Joel Brenner and David Clark remark on cybersecurity standards on Lawfare:
Liability for unsafe devices and tax incentives for qualified investment that increases security also need attention. We have no binding standards for the manufacture and use of insecure hardware and software, even for critical infrastructure. A private accreditation bureau, the “UL,” certifies that the cord on your toaster is safe, but there is no comparable body to certify that the controls being sold to a pipeline operator are safe and suitable for that use. Insurance carriers should support this effort. It was insurers, after all, who created the model. “UL,” or Underwriters’ Laboratory, began in 1894 to reduce fire insurance claims resulting from newfangled and often faulty electric devices.
(Bold mine.) Underwriter’s Software Labs (USL). It would require some work, but the damage costs it would save would dwarf the effort. Software components treated as things with a specific purpose – we could finally begin reversing the damage done by those software disclaimers that their software had no specific use and thus no warranty applied.
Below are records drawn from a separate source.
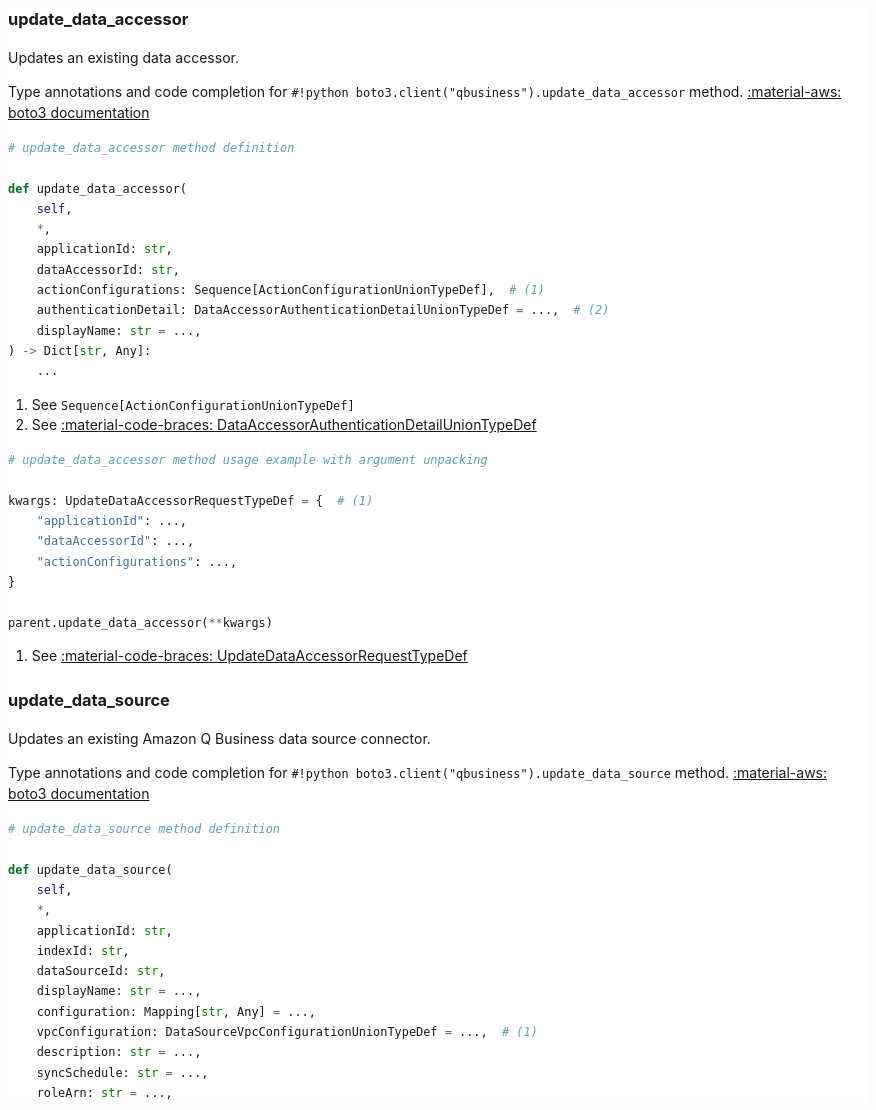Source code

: ### update\_data\_accessor

Updates an existing data accessor.

Type annotations and code completion for `#!python boto3.client("qbusiness").update_data_accessor` method.
[:material-aws: boto3 documentation](https://boto3.amazonaws.com/v1/documentation/api/latest/reference/services/qbusiness/client/update_data_accessor.html)

```python
# update_data_accessor method definition

def update_data_accessor(
    self,
    *,
    applicationId: str,
    dataAccessorId: str,
    actionConfigurations: Sequence[ActionConfigurationUnionTypeDef],  # (1)
    authenticationDetail: DataAccessorAuthenticationDetailUnionTypeDef = ...,  # (2)
    displayName: str = ...,
) -> Dict[str, Any]:
    ...
```

1. See `Sequence[ActionConfigurationUnionTypeDef]`
2. See [:material-code-braces: DataAccessorAuthenticationDetailUnionTypeDef](#dataaccessorauthenticationdetailuniontypedef)


```python
# update_data_accessor method usage example with argument unpacking

kwargs: UpdateDataAccessorRequestTypeDef = {  # (1)
    "applicationId": ...,
    "dataAccessorId": ...,
    "actionConfigurations": ...,
}

parent.update_data_accessor(**kwargs)
```

1. See [:material-code-braces: UpdateDataAccessorRequestTypeDef](./type_defs.md#updatedataaccessorrequesttypedef)

### update\_data\_source

Updates an existing Amazon Q Business data source connector.

Type annotations and code completion for `#!python boto3.client("qbusiness").update_data_source` method.
[:material-aws: boto3 documentation](https://boto3.amazonaws.com/v1/documentation/api/latest/reference/services/qbusiness/client/update_data_source.html)

```python
# update_data_source method definition

def update_data_source(
    self,
    *,
    applicationId: str,
    indexId: str,
    dataSourceId: str,
    displayName: str = ...,
    configuration: Mapping[str, Any] = ...,
    vpcConfiguration: DataSourceVpcConfigurationUnionTypeDef = ...,  # (1)
    description: str = ...,
    syncSchedule: str = ...,
    roleArn: str = ...,
```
That always pissed me off, and while the software industry has no doubt grown, rather like a cancer, over the decades because it didn’t need to spend the time to ensure the software really worked, its reliability has been atrocious.
At best.
I envision customers specifying the required reliability and security ratings of their software, and then being able to shop for their components based on the ratings assigned to the components by USL. Devil would be in the details, though.